If men are dropping out at higher rates and are less represented in liberal arts programs, it's absurd to leap to the question, "who is doing this to men." That's a very grievance-oriented mentality. The real question is simply, "why is this happening," and a cursory investigation will indicate that the most likely answer is, men simply choose to avoid pursuits they perceive as feminine. As the number of female participants in a college major rises, men stop wanting to take it.

> “There was really only one variable where I found an effect, and that was the proportion of women already enrolled in vet med schools… So a young male student says he’s going to visit a school and when he sees a classroom with a lot of women he changes his choice of graduate school. That’s what the findings indicate…. what's really driving feminization of the field is ‘preemptive flight’—men not applying because of women’s increasing enrollment.” - Dr. Anne Lincoln

> For every 1% increase in the proportion of women in the student body, 1.7 fewer men applied. One more woman applying was a greater deterrent than $1000 in extra tuition!

https://celestemdavis.substack.com/p/why-boys-dont-go-to-col...
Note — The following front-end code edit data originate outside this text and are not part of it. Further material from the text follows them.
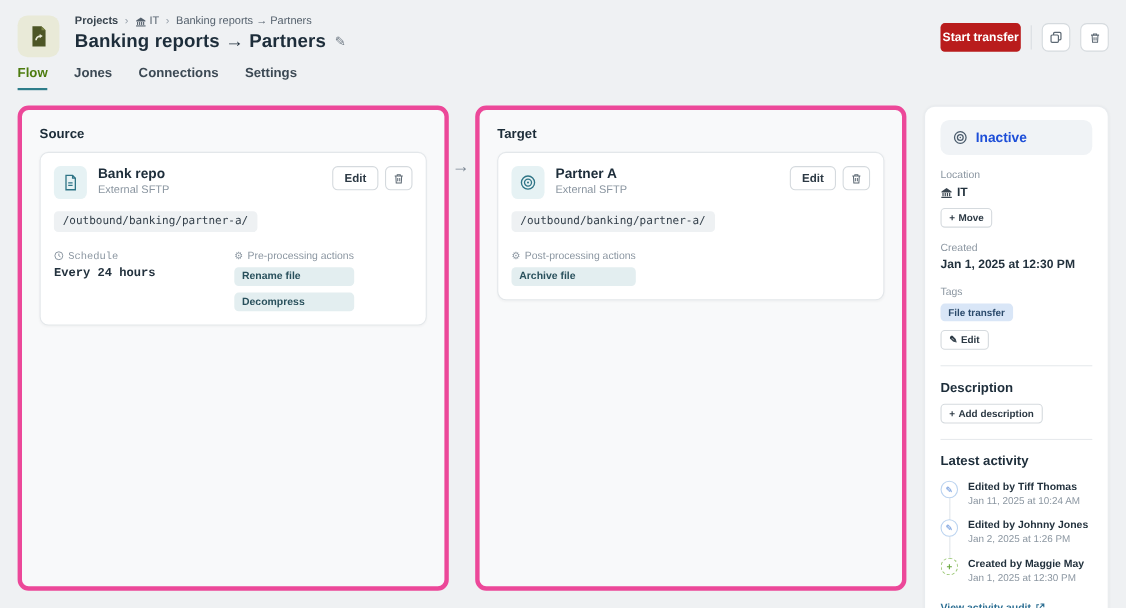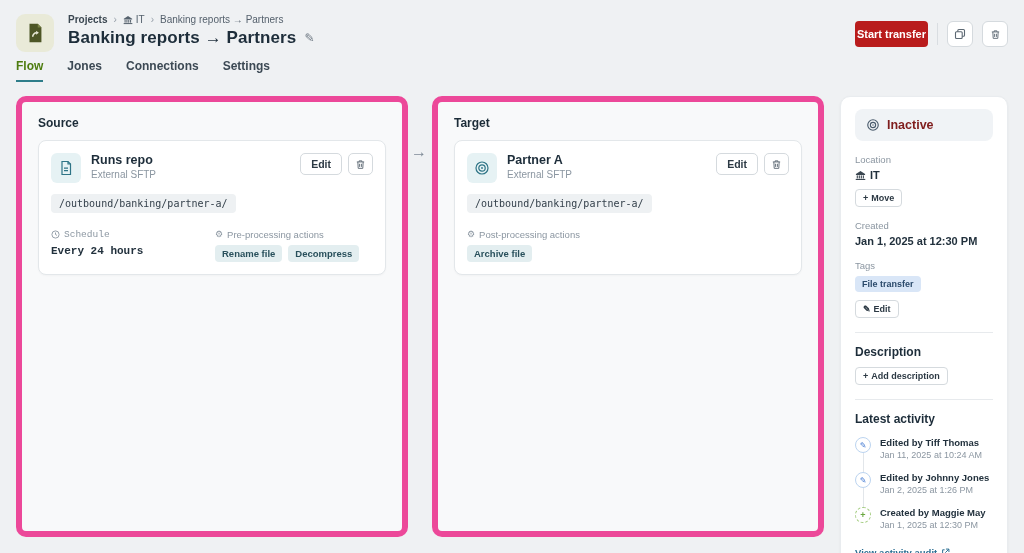--- a/index.html
+++ b/index.html
@@ -37,21 +37,21 @@
   }
 
   
   .tabs { position:absolute; left:16px; top:59px; display:flex; gap:24px; }
   .tab { font-size:12px; font-weight:700; color:#3c4954; padding-bottom:7px; cursor:pointer; }
   .tab.active { color:#4d7c0f; border-bottom:2.5px solid #2e7d8a; }
 
   
   .panel {
     position:absolute; top:96px; width:392px; height:441px;
-    background:#f8f9fa; border:6px solid #ec4899; border-radius:10px;
+    background:#f8f9fa; border:4px solid #ec4899; border-radius:10px;
     padding:14px 16px;
   }
   .panel.source { left:16px; }
   .panel.target { left:432px; }
   .panel-title { font-size:12px; font-weight:700; color:#1c2c38; margin-bottom:10px; }
   .flow-arrow { position:absolute; left:405px; top:143px; width:28px; text-align:center; font-size:16px; color:#7e8a96; }
 
   .card {
     background:#fff; border:1px solid #e3e7ea; border-radius:8px; padding:12px;
     box-shadow:0 1px 2px rgba(15,30,40,.03);
@@ -73,37 +73,37 @@
   .btn-sm.icon-only { padding:4px 6px; }
   .path-chip {
     display:inline-block; margin-top:11px; background:#eef1f3; border-radius:4px;
     padding:4px 8px; font-family:"DejaVu Sans Mono", monospace; font-size:10px; color:#34404b;
   }
   .meta-row { margin-top:16px; display:flex; }
   .meta-col.first { width:164px; flex:0 0 auto;font-family:Liberation Mono, monospace; }
   .meta-label { display:flex; align-items:center; gap:4px; font-size:9.5px; color:#8b96a1; }
   .meta-label .gear-glyph { font-size:9px; line-height:1; }
   .meta-value { margin-top:5px; font-size:11px; font-weight:700; color:#22313d; }
-  .chip-row { margin-top:5px; display:flex; gap:6px; }
+  .chip-row { margin-top:5px; display:flex; gap:6px;flex-direction:column; }
   .chip {
     background:#e3eef0; color:#29505c; font-size:9.5px; font-weight:700;
     padding:3px 7px; border-radius:4px; white-space:nowrap;
   }
 
   
   .sidebar {
     position:absolute; left:840px; top:96px; width:168px;
     background:#fff; border:1px solid #e9ecef; border-radius:10px;
     box-shadow:0 1px 3px rgba(20,30,40,.05);
     padding:12px 14px 14px;
   }
   .status-box {
     background:#f0f3f6; border-radius:8px; padding:9px 11px;
     display:flex; align-items:center; gap:7px;
-    font-size:12.5px; font-weight:700; color:#7f1d1d;
+    font-size:12.5px; font-weight:700; color:#1d4ed8;
   }
   .side-label { font-size:9.5px; color:#8b96a1; margin-top:13px; }
   .side-value { font-size:11px; font-weight:700; color:#22313d; margin-top:4px; }
   .side-value.loc { display:flex; align-items:center; gap:4px; }
   .btn-xs {
     margin-top:8px; font-family:inherit; font-size:9px; font-weight:700; color:#2c3944;
     background:#fff; border:1px solid #d5dade; border-radius:4px; padding:3px 7px;
     display:inline-flex; align-items:center; gap:3px; cursor:pointer;
   }
   .tag {
@@ -195,21 +195,21 @@
   <div class="card">
     <div class="card-head">
       <div class="card-icon">
         <svg viewBox="0 0 16 16" width="16" height="16" fill="none" stroke="#2e7486" stroke-width="1.2">
           <path d="M4 1.5h6l2.5 2.5v10.5H4z"></path>
           <path d="M10 1.5V4h2.5"></path>
           <path d="M6 8.2h4M6 10.6h4"></path>
         </svg>
       </div>
       <div class="card-names">
-        <div class="card-name">Runs repo</div>
+        <div class="card-name">Bank repo</div>
         <div class="card-type">External SFTP</div>
       </div>
       <div class="card-actions">
         <button class="btn-sm">Edit</button>
         <button class="btn-sm icon-only">
           <svg viewBox="0 0 12 12" width="11" height="11" fill="none" stroke="#5c6873" stroke-width="1">
             <path d="M2 3.2h8"></path>
               <path d="M4.5 3.2V2h3v1.2"></path>
             <path d="M3.1 3.2l.4 7h5l.4-7"></path>
               <path d="M5 5.2v3.4M7 5.2v3.4"></path>

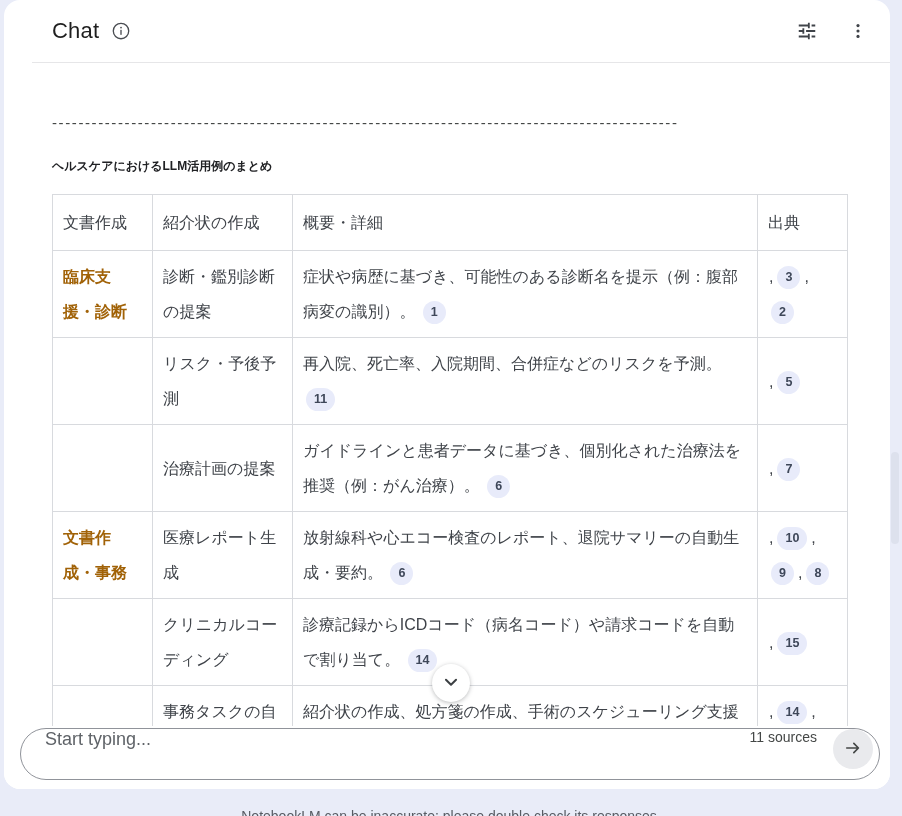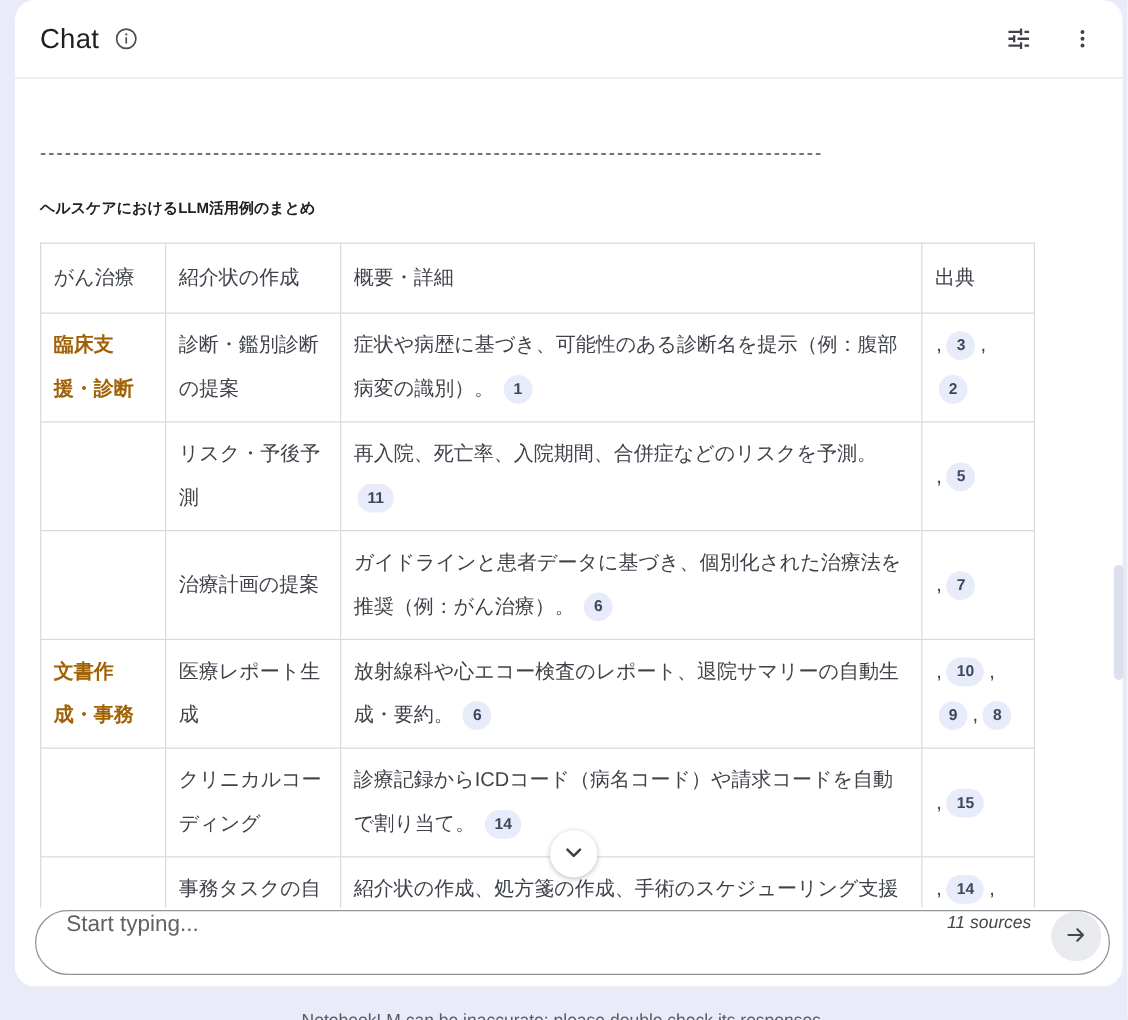--- a/index.html
+++ b/index.html
@@ -5,25 +5,26 @@
   * { margin: 0; padding: 0; box-sizing: border-box; }
   html, body { width: 902px; height: 816px; overflow: hidden; }
   body {
     font-family: "Liberation Sans", "DejaVu Sans", sans-serif;
     background: #e9ecf8;
     position: relative;
     color: #3f4349;
   }
   .card {
     position: absolute;
-    left: 12px; top: 0;
+    left: 4px; top: 0;
     width: 886px; height: 789px;
     background: #ffffff;
     border-radius: 16px;
     overflow: hidden;
+    padding-left: 28px;
   }
   
   .hdr {
     height: 63px;
     display: flex; align-items: center; justify-content: space-between;
     padding: 0 22px 0 20px;
     border-bottom: 1px solid #e6e6e8;
   }
   .hdr-left { display: flex; align-items: center; gap: 12px; }
   .hdr-title { font-size: 22px; color: #1f1f1f; letter-spacing: .2px; }
@@ -123,21 +124,20 @@
     font-size: 18px;
     color: #1f1f1f;
     background: transparent;
   }
   .input-bar input::placeholder { color: #5f6368; }
   .sources-label {
     font-size: 14px;
     color: #444746;
     margin-right: 16px;
     white-space: nowrap;
-    font-style: italic;
   }
   .send-btn {
     width: 40px; height: 40px;
     border-radius: 50%;
     border: none;
     background: #e9eaed;
     display: flex; align-items: center; justify-content: center;
     cursor: pointer;
   }
   
@@ -196,21 +196,21 @@
     <div class="doc-title">ヘルスケアにおけるLLM活用例のまとめ</div>
     <table>
       <colgroup>
           <col class="c1">
           <col class="c2">
           <col class="c3">
           <col class="c4">
         </colgroup>
       <thead>
           <tr id="thead-row">
-            <th>がん治療</th>
+            <th>文書作成</th>
             <th>紹介状の作成</th>
             <th>概要・詳細</th>
             <th>出典</th>
           </tr>
         </thead>
       <tbody id="table-body">
           <tr>
             <td class="bold">臨床支援・診断</td>
             <td>診断・鑑別診断の提案</td>
             <td>症状や病歴に基づき、可能性のある診断名を提示（例：腹部病変の識別）。 <span class="chip">1</span></td>

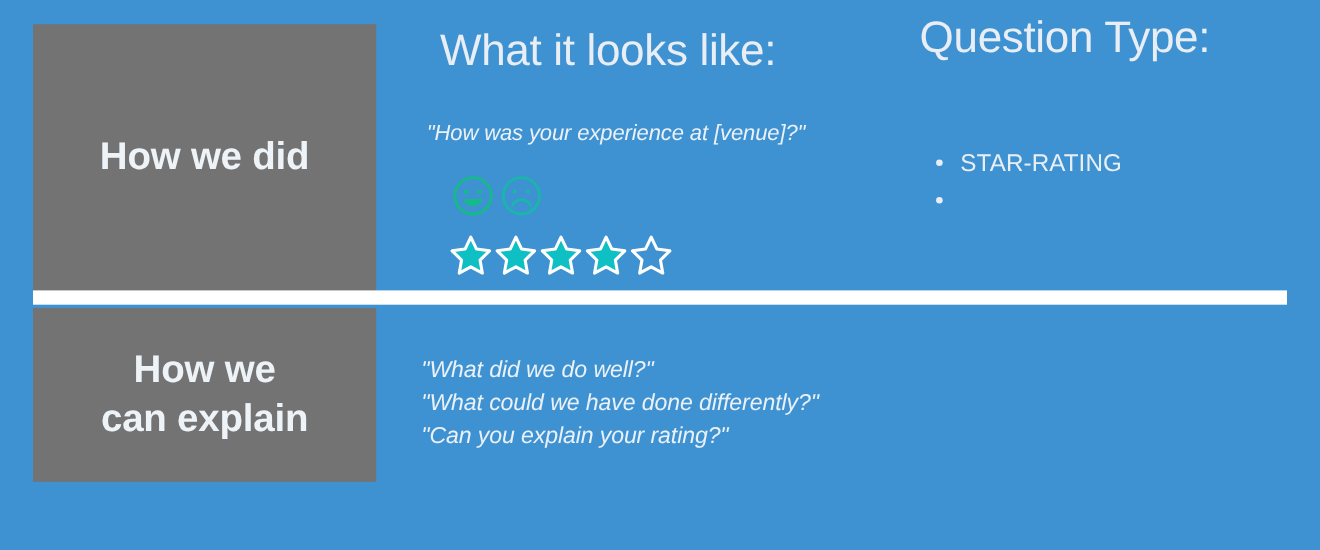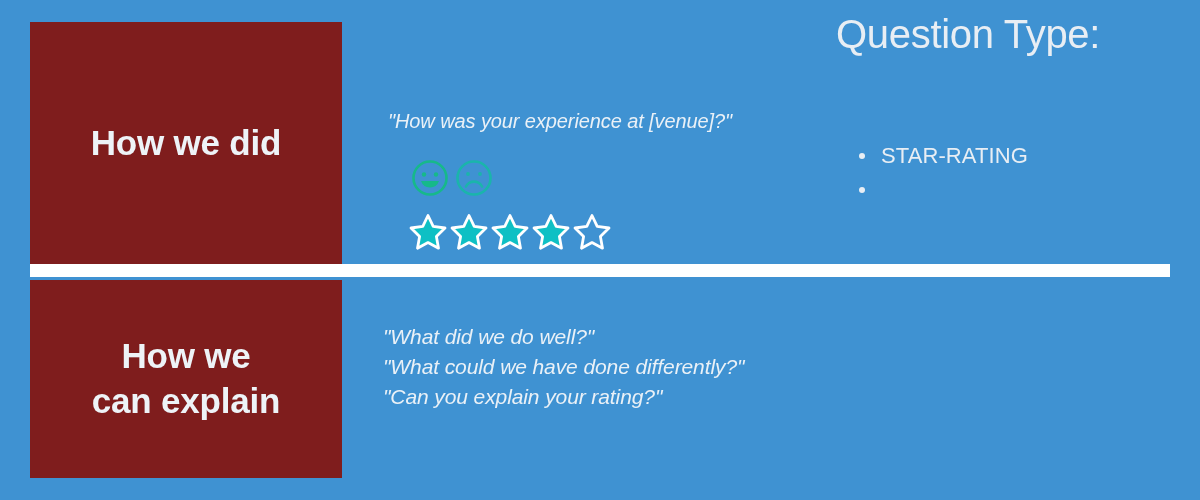--- a/index.html
+++ b/index.html
@@ -17,28 +17,28 @@
     width: 1200px;
     height: 500px;
     background: #3f92d2;
   }
 
   
   .label-panel {
     position: absolute;
     left: 30px;
     width: 312px;
-    background: #7f1d1d;
+    background: #737373;
     display: flex;
     align-items: center;
     justify-content: center;
     text-align: center;
   }
   #panel-top    { top: 22px;  height: 243px; }
-  #panel-bottom { top: 280px; height: 198px; }
+  #panel-bottom { top: 280px; height: 158px; }
 
   .panel-label {
     color: #eef3f7;
     font-weight: bold;
     font-size: 35px;
     line-height: 1.28;
     letter-spacing: -0.2px;
   }
 
   
@@ -105,21 +105,21 @@
     top: 212px;
     display: flex;
     gap: 1px;
   }
   #star-row svg { display: block; }
 
   
   .bullet-list {
     position: absolute;
     list-style: none;
-    margin: 12px;
+    margin: 4px;
     padding: 0;
   }
   .bullet-list li {
     position: relative;
     color: #e8eef4;
     font-size: 22px;
     line-height: 34px;
     padding-left: 24px;
     white-space: nowrap;
     letter-spacing: 0.1px;
@@ -147,20 +147,21 @@
 
   <div id="panel-bottom" class="label-panel">
     <div class="panel-label">
       <span>How we</span><br>
       <span>can explain</span>
     </div>
   </div>
 
   <div id="row-divider"></div>
 
+  <div id="header-looks-like" class="col-header">What it looks like:</div>
   <div id="header-qtype" class="col-header">Question Type:</div>
 
   <div id="quote-top" class="quote">"How was your experience at [venue]?"</div>
 
   <div id="face-row">
     <span>
       <svg width="40" height="40" viewBox="0 0 40 40">
         <circle cx="20" cy="20" r="16.5" fill="none" stroke="#16b98a" stroke-width="2.6"></circle>
         <circle cx="14" cy="16.5" r="2.2" fill="#16b98a"></circle>
         <circle cx="26" cy="16.5" r="2.2" fill="#16b98a"></circle>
As tempting as it may be to cry discrimination, there's really no evidence of that. The decline in popular male writers is most likely a product of the same cultural forces that caused a decline in male veterinarians. Women started doing it more often, and men decided they wanted to go somewhere with less female competition.

perching_aix · 3h ago
I don't know what could possibly make me read books. Reading is a chore, and not very efficient at the best of times. There's also the eye strain and the neck pain, and comfort in general. Best would be to read from bed, but bed is for sleepy time, a hard earned lesson.

But that's just me. Here's why I think books are no longer being read in general.

It's simply a format that time has moved on from. First came the radio, but radio wasn't gonna compete with books. Radio was succeeded by television though, and that sure could, but television is presently being succeeded by the internet, with TV companies desperate for any remaining attention, attention that they keep bleeding.

All this time the format has failed to find a foothold, and carve out its stay. You may discover that this is not universally true across the world, such as in Japan, where light novels are decently popular. It has its own place, but in the Western world, the only reliable place books have is in the classroom. I stipulate that the reason you see a prominently female readership is for the same reason: girls are (were?) taught in school that they're the more artsy type, that humanities should interest them more, and so they proceed(ed) to take that on the chin. Fast forward a few decades, and there you go.

The same applies for all other foregone forms of art. Theater? Opera? Ballet? Classical music performances? You'd have to pay or coerce me to attend these. Where I live, all the institutions hosting these are living off of government money, as they're simply unable to sustain themselves otherwise. People just don't care. The shows put on are basically live-action museum exhibitions. Although I guess even museums should be included in this list. Modern audiences are simply completely out of tune with these, they are an exercise in anachronism. And until the communities behind these continue to hammer in their formal position in art over their actual one, rather than try to connect with said modern audiences, this trend will continue. That is assuming such a connection is even possible still at this point.

7thaccount · 2h ago
Plenty of people still read and read a lot. I also have other hobbies, but I don't think it's going away. There are more books being published than ever before. There are also genres like science fiction and fantasy that are HUGE now and were once much smaller.
perching_aix · 2h ago
I mean happy for you, but that's a bit of a non sequitur, isn't it? The thread we're in is literally called "The cultural decline of literary fiction", and none of what you say is actually mutually exclusive with that.
int_19h · 10m ago
Indeed, it's about the decline of literary fiction - a very specific subset of literature that comprises a tiny part of fiction, nevermind the totality of all literature. People still read books, just not these particular books.